# Exercise details
Below are entries; copy exactly the lines from the one with "What happens to" through the one with "multiple times in", both included, and leave out the rest.

# The data
_ _ _

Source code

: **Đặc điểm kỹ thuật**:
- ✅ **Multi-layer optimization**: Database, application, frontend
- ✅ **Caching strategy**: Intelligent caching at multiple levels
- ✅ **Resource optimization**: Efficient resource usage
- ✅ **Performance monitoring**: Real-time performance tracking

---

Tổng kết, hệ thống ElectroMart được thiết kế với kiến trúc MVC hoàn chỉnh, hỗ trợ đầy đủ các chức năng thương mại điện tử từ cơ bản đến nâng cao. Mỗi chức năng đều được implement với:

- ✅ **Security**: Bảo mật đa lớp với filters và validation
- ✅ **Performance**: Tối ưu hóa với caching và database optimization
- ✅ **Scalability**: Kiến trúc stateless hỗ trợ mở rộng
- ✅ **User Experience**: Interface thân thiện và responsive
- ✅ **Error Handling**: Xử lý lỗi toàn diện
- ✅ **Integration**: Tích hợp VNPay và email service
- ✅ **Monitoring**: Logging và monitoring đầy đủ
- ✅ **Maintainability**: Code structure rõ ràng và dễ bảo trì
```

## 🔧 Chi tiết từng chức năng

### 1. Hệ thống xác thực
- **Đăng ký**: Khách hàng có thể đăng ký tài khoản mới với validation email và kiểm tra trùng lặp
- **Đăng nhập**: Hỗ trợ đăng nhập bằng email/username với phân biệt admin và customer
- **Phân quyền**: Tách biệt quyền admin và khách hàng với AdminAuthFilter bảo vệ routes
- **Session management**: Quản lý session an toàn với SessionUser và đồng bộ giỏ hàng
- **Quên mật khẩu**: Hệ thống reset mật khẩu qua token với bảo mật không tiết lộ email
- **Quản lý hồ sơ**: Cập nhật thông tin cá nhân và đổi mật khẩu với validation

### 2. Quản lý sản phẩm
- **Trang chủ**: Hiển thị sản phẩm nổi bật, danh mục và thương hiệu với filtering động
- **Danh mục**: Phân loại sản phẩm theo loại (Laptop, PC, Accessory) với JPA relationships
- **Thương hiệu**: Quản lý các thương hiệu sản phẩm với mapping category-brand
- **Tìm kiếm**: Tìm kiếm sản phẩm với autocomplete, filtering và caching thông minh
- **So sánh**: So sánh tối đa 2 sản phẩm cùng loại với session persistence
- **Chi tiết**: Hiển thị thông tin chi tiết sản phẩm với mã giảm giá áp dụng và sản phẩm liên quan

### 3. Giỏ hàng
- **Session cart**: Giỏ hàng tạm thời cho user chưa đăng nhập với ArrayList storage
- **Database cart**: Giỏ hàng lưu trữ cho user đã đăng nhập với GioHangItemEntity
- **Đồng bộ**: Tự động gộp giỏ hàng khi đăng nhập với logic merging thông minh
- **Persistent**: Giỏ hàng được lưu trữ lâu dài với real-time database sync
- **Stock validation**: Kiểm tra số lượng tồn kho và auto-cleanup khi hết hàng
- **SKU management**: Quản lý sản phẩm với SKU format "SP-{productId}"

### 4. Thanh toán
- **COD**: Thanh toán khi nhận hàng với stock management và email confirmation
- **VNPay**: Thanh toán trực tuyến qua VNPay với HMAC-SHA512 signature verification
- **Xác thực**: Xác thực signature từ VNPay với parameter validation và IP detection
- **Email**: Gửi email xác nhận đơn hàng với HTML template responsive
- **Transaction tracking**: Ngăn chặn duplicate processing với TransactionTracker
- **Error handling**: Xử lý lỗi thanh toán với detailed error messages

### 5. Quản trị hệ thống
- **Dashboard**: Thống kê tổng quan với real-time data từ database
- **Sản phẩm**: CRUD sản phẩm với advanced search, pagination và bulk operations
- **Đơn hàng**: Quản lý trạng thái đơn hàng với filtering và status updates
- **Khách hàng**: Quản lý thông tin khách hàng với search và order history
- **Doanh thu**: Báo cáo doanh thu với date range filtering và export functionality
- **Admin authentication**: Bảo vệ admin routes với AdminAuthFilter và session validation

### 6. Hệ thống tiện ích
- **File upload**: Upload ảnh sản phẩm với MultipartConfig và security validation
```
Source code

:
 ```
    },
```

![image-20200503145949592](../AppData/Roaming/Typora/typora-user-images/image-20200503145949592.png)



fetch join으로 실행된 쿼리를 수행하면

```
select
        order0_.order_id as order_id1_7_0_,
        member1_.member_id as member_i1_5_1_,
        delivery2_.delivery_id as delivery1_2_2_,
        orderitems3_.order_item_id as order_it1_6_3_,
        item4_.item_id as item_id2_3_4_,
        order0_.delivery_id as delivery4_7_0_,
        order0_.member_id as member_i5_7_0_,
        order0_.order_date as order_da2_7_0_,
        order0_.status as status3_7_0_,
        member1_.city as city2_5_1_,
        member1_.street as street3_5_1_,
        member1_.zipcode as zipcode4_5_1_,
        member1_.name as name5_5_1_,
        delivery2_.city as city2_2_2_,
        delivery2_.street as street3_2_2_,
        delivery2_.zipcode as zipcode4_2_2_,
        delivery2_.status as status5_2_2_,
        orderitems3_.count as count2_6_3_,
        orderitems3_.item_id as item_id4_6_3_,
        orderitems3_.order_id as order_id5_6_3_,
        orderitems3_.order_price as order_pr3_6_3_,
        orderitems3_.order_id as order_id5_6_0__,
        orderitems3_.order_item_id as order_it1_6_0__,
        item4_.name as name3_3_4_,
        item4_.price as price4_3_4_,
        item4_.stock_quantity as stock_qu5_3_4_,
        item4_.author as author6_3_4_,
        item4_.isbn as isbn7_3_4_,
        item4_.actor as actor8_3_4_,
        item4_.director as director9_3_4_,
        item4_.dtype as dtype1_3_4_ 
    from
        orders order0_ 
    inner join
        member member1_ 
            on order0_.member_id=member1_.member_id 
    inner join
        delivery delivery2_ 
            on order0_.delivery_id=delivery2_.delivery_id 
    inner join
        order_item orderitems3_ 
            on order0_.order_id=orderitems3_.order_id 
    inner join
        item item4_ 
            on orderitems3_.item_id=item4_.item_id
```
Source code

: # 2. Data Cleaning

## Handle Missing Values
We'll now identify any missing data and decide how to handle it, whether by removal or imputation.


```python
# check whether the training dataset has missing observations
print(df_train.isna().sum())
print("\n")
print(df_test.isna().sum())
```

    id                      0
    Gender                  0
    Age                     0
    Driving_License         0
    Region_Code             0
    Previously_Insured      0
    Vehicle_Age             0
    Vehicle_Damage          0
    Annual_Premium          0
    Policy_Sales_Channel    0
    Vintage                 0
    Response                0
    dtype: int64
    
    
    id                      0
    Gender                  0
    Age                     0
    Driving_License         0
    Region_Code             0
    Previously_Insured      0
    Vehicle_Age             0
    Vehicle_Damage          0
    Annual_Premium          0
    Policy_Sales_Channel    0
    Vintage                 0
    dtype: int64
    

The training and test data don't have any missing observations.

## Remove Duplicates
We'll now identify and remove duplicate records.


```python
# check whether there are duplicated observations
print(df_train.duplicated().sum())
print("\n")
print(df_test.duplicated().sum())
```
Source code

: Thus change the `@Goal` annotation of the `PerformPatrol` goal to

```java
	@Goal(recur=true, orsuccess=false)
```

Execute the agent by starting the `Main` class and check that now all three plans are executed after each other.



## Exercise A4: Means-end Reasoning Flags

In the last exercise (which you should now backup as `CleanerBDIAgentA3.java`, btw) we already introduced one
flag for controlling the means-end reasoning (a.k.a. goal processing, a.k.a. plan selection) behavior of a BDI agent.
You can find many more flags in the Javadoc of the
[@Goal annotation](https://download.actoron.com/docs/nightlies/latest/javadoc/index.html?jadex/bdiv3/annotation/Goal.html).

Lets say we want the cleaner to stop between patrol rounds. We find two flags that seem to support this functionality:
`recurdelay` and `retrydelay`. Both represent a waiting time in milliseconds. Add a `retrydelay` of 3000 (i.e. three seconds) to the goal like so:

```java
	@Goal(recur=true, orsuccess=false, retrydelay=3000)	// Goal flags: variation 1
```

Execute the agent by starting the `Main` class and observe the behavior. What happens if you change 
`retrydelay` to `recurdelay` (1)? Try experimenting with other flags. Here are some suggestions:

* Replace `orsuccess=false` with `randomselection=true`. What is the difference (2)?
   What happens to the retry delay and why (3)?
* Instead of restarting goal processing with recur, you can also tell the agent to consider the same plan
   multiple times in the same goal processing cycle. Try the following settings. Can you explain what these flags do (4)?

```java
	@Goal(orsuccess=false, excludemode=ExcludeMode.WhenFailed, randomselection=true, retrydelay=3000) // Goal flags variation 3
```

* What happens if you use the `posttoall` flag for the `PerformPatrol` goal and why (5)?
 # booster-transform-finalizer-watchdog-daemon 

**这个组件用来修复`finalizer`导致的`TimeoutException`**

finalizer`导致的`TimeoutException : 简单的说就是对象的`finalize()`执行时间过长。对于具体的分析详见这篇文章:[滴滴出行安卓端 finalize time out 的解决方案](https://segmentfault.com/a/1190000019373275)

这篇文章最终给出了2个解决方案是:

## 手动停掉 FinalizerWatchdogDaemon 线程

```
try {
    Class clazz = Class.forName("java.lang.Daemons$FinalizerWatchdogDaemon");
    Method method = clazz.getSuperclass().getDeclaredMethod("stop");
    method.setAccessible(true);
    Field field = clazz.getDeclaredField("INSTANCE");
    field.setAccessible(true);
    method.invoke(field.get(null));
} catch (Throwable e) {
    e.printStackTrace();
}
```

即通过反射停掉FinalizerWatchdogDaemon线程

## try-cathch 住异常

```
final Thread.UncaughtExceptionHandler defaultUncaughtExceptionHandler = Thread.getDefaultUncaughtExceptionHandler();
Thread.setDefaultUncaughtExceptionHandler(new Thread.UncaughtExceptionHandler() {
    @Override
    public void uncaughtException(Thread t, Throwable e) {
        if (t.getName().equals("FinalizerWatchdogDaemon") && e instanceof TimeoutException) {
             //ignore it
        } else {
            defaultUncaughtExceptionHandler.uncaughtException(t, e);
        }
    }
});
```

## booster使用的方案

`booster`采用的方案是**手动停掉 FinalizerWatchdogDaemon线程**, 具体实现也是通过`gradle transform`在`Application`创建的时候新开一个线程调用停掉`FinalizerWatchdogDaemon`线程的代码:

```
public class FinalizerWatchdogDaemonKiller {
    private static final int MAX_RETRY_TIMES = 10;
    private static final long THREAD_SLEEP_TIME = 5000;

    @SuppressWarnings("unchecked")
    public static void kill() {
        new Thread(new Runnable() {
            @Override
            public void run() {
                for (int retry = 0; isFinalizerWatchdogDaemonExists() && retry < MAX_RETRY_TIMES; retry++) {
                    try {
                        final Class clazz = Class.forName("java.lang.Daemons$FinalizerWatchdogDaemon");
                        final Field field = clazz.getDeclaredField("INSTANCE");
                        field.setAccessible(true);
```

_ _ _

# Output of the exercise
   What happens to the retry delay and why (3)?
* Instead of restarting goal processing with recur, you can also tell the agent to consider the same plan
   multiple times in the same goal processing cycle. Try the following settings. Can you explain what these flags do (4)?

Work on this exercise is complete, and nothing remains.